You find that calling MysteriousStatesman.fetch_code("Alabama") averages 2ms. A call to MysteriousStatesman.fetch_code("Florida") averages 50ms. A call to MysteriousStatesman.fetch_code("U. S. Virgin Islands") is taking a ghastly 345ms. You have no idea what forces are at work here, but whatever they are they can not be trusted.

As bad as this is, you desperately need the functionality that MS guarantees. Then it dawns on you — a single data source is very likely to contain the same kind of abbreviation for a state name for all of its rows. If Alabama is recorded as “Alab.” once, there may be a good chance that it is always recorded like that. Why not do something like this?

package blog.namara;
import MysteriousStatesman;
public class TextUtils {
  
  ...
  private Map<String, String> state_memory_map = new HashMap<>();
  public String get_state_code(String input_value) {
    if(state_memory_map.containsKey(input_value)) {
      return state_memory_map.get(input_value);
    }
    String state_code = MysteriousStatesman.fetch_code(input_value);
    state_memory_map.put(input_value, state_code);
    return state_code;
  }
 }

This is a solution that generalizes to just about every “look up” operation that we need to do. All that changes is the caching strategy.

4. Memoize predictable operations

Since these utility classes are shared by all workers, then objects like the state_memory_map will be collaboratively built by all workers. If this doesn’t make sense given your task, look into a caching strategy that would be isolated for the worker.

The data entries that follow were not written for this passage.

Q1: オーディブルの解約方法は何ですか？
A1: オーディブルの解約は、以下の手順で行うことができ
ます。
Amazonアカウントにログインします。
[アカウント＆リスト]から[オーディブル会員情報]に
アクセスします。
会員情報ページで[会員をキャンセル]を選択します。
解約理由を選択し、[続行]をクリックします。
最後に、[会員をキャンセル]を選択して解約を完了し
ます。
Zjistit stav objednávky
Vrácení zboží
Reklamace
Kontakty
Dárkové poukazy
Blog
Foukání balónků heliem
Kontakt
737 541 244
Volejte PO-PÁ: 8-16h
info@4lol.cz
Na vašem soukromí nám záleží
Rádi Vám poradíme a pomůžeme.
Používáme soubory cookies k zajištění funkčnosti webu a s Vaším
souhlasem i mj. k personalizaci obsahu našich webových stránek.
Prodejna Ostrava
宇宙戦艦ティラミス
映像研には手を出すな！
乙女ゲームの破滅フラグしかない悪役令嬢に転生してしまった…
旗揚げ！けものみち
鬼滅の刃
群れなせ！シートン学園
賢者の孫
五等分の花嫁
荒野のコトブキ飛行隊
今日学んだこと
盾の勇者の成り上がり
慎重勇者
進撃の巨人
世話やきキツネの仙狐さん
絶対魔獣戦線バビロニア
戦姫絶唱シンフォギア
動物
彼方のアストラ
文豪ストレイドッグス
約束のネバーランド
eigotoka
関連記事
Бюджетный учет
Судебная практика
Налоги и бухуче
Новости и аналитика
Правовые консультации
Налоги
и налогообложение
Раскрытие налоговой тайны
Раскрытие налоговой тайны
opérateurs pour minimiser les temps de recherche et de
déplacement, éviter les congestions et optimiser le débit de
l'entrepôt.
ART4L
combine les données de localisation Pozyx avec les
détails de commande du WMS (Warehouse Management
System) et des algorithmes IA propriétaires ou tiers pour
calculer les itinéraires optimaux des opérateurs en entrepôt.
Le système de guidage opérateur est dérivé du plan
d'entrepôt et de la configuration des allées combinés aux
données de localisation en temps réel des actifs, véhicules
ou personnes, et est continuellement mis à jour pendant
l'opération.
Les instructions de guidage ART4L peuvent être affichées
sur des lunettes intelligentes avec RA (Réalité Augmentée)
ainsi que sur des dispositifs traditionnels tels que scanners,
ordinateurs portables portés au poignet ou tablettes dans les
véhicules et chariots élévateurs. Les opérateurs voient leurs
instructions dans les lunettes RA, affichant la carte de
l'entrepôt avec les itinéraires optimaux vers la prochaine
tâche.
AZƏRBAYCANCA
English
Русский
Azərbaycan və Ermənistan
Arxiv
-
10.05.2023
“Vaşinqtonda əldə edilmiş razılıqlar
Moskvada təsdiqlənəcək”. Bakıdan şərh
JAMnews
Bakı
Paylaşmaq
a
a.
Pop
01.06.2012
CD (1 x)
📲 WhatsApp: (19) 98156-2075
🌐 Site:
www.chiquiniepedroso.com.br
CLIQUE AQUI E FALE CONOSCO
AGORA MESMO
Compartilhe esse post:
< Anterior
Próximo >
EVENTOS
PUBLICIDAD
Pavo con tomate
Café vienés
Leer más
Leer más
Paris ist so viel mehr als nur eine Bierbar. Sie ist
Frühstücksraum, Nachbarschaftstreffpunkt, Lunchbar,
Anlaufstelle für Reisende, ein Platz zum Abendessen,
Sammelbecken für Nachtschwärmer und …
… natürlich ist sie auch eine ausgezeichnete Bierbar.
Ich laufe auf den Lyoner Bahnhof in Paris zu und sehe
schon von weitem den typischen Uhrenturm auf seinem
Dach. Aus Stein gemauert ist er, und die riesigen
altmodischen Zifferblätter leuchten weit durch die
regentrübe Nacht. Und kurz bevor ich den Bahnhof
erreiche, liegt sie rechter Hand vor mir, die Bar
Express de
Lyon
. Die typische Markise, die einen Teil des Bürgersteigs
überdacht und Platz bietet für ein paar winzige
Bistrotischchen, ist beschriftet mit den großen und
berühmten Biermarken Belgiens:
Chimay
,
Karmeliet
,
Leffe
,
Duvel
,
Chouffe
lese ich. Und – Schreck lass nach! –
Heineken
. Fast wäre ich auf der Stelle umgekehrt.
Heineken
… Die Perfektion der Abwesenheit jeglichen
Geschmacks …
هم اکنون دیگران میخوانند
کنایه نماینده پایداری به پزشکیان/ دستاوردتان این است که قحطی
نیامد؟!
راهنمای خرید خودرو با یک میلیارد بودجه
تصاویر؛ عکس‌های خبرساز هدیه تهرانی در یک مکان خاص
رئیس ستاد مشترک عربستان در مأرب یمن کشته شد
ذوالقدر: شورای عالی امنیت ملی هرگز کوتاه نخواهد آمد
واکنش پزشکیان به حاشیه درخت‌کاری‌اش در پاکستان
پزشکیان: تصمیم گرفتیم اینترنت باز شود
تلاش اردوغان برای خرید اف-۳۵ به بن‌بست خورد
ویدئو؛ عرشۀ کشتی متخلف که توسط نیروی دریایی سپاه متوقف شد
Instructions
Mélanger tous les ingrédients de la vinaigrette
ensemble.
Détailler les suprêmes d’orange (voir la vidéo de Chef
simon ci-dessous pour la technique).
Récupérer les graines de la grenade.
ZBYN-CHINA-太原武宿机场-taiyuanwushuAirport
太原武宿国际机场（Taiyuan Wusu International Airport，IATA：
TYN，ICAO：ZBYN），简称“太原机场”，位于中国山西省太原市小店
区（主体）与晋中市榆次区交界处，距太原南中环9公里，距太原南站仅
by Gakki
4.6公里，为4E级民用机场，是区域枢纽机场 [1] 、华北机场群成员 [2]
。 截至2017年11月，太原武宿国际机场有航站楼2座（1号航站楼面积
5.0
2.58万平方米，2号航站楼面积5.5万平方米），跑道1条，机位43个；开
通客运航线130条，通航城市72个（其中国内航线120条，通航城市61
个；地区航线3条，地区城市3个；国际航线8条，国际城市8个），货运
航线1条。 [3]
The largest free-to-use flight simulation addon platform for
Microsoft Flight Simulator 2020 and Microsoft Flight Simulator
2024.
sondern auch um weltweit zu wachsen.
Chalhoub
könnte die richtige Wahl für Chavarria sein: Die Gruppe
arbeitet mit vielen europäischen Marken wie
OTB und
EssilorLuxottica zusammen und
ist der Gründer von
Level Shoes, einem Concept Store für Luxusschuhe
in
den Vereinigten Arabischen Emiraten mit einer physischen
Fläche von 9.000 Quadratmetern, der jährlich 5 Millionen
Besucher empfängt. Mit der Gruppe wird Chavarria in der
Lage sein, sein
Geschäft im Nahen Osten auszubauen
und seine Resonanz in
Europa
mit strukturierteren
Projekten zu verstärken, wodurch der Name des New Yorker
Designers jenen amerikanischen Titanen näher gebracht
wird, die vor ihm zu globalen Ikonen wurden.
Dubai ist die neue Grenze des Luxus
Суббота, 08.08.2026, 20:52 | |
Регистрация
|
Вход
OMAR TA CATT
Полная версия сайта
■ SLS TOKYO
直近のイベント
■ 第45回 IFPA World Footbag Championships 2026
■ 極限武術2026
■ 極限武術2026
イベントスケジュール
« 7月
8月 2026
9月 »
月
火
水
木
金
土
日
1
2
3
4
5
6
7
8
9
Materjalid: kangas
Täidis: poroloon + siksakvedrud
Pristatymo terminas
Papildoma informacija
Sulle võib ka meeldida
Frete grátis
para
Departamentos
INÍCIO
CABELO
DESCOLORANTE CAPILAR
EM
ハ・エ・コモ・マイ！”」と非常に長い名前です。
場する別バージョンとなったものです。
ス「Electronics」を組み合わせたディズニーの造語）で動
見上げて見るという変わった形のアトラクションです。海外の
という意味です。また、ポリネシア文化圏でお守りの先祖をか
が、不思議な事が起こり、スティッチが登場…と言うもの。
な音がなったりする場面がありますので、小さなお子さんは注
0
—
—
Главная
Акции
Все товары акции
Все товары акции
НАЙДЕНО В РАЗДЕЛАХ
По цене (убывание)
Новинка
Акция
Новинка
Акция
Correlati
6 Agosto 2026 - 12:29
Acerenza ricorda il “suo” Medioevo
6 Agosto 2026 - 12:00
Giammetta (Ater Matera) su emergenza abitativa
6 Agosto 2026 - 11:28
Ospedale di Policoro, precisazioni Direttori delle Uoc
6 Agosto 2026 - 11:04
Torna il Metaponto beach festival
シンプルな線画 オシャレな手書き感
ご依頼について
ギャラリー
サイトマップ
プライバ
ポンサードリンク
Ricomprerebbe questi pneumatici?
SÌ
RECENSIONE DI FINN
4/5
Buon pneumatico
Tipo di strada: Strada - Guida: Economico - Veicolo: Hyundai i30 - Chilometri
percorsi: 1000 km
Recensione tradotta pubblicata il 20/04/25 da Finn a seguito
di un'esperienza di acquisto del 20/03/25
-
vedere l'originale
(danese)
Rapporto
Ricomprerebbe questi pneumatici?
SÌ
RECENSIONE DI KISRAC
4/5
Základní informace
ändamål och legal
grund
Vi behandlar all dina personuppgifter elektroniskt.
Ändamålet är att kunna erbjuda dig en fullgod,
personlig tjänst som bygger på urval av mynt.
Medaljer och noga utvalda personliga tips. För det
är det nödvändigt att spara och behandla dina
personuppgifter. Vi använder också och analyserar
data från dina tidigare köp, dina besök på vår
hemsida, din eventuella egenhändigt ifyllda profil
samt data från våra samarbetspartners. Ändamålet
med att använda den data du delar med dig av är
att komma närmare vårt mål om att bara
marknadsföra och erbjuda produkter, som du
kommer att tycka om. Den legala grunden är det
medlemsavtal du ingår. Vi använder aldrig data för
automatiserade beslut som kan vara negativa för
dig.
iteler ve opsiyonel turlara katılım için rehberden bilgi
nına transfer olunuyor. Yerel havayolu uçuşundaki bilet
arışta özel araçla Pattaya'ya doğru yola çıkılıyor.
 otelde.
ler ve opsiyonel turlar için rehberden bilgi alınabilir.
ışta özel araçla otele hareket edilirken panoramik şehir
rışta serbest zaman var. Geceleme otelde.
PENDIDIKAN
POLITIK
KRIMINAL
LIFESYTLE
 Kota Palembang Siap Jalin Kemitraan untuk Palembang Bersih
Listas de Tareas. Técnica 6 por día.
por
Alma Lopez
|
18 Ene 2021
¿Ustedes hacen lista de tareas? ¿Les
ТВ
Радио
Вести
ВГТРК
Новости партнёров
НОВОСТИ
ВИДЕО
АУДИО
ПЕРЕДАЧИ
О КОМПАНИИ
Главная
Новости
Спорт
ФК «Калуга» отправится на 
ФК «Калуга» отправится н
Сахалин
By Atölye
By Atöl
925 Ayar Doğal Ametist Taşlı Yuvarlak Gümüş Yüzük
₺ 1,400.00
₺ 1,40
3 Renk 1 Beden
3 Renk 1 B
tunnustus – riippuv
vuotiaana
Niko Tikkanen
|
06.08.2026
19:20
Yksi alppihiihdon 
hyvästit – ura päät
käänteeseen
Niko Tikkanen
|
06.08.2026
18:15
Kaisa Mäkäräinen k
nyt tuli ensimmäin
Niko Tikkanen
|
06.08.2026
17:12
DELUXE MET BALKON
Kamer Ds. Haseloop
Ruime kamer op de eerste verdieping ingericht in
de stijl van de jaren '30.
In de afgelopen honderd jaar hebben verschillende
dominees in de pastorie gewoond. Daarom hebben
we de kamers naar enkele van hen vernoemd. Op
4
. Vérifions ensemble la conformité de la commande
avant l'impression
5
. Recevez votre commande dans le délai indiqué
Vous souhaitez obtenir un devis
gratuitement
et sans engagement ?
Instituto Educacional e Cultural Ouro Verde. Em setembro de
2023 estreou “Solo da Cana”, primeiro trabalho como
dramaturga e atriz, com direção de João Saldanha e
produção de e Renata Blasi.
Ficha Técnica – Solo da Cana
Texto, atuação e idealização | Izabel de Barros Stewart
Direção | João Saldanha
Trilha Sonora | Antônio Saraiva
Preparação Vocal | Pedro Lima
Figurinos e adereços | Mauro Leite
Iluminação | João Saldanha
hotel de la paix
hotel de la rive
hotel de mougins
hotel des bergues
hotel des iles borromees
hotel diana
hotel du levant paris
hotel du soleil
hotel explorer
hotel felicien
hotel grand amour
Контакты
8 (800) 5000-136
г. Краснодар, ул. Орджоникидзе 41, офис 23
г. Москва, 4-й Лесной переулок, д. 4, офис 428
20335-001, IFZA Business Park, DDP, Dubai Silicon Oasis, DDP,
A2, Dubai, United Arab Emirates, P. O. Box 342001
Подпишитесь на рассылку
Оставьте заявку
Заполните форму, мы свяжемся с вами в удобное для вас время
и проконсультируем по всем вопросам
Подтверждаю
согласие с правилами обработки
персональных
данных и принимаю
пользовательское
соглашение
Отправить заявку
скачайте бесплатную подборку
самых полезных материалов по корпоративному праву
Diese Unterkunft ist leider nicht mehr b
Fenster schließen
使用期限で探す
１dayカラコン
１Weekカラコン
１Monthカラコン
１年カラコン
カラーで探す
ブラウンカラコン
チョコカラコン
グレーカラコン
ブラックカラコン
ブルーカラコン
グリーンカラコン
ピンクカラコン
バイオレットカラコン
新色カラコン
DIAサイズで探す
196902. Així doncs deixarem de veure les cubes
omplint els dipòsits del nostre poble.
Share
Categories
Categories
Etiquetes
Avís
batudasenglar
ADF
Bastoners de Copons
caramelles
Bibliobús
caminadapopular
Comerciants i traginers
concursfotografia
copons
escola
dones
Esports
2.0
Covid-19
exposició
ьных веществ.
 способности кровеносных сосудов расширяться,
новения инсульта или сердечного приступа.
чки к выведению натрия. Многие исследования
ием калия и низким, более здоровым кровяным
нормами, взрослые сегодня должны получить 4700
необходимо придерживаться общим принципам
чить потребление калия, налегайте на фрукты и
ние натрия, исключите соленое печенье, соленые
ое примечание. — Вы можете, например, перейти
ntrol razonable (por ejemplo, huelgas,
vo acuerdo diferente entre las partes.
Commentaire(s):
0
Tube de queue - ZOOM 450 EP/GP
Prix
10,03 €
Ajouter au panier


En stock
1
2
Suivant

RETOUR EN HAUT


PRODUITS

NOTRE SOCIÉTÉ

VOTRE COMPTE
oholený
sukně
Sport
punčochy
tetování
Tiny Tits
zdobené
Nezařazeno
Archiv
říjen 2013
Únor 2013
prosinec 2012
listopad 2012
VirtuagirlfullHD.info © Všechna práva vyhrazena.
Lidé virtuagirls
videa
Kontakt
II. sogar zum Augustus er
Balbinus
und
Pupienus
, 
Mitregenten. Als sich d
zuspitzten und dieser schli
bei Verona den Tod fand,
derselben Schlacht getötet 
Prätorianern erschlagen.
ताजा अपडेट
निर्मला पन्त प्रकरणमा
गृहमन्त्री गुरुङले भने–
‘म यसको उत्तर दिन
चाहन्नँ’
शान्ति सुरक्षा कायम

5. Ensure that all utility classes are threadsafe when required

Continuing with the example of MysteriousStatesman, we need to ensure that MS has safe access. You have no guarantee that MS#fetch_code is threadsafe, and who knows what an unsafe access exception would even look like. Do we want to synchronize access to the whole method itself? Will the threading overhead end up hurting performance on what will be mostly hashmap-reading calls?

package blog.namara;
import MysteriousStatesman;
public class TextUtils {
  
  ...
  private Map<String, String> state_memory_map = new HashMap<>();
  public String get_state_code(String input_value) {
    if(state_memory_map.containsKey(input_value)) {
      return state_memory_map.get(input_value);
    }
    return fetch_state_code(input_value);
  }
  private synchronized String fetch_state_code(String input_value) {
    String state_code = MysteriousStatesman.fetch_code(input_value);
    state_memory_map.put(input_value, state_code);
    return state_code;
  }
}

We saw that automatically making method calls dogmatically synchronized showed a significant increase in processing time. I’m sure you noticed that this code is susceptible to stale reads, and that’s up to you to deal with or work around. Our own best practice is that method calls that are not purely functional should be synchronized. Combining this with memoization and pre-compilation strategies, we find that instances where threads need to be isolated doesn’t happen very often.

6. Have a solid stress test and run it often

Thread issues are hard to detect in tests. You are likely not even executing the parallel workers in your test suite. Thread issues are also hard to detect on toy examples and prescribed QA walkthroughs.

Taking the time to develop, isolate or generate test instances that will stress out your application is worthwhile. I have two cases that I use often — one includes 3 source files that produce an output file over 500mb in size. Often I’ll run 2 or more instances of this at the same time when finalizing a feature. I have another 9GB file that I will dispatch on my lunch break once in a while to be sure that the application is still holding up. These have been instrumental in finding our nondeterministic errors.


I would argue that these are not micro-optimizations at all, but a return to thinking about your high-level language at a traditionally lower-level. If you are running a processing application like us, where the amount of work it has to do is dependent on the dimensions of the data being pumped through it, the numbers are telling us that spending time on object management pays off.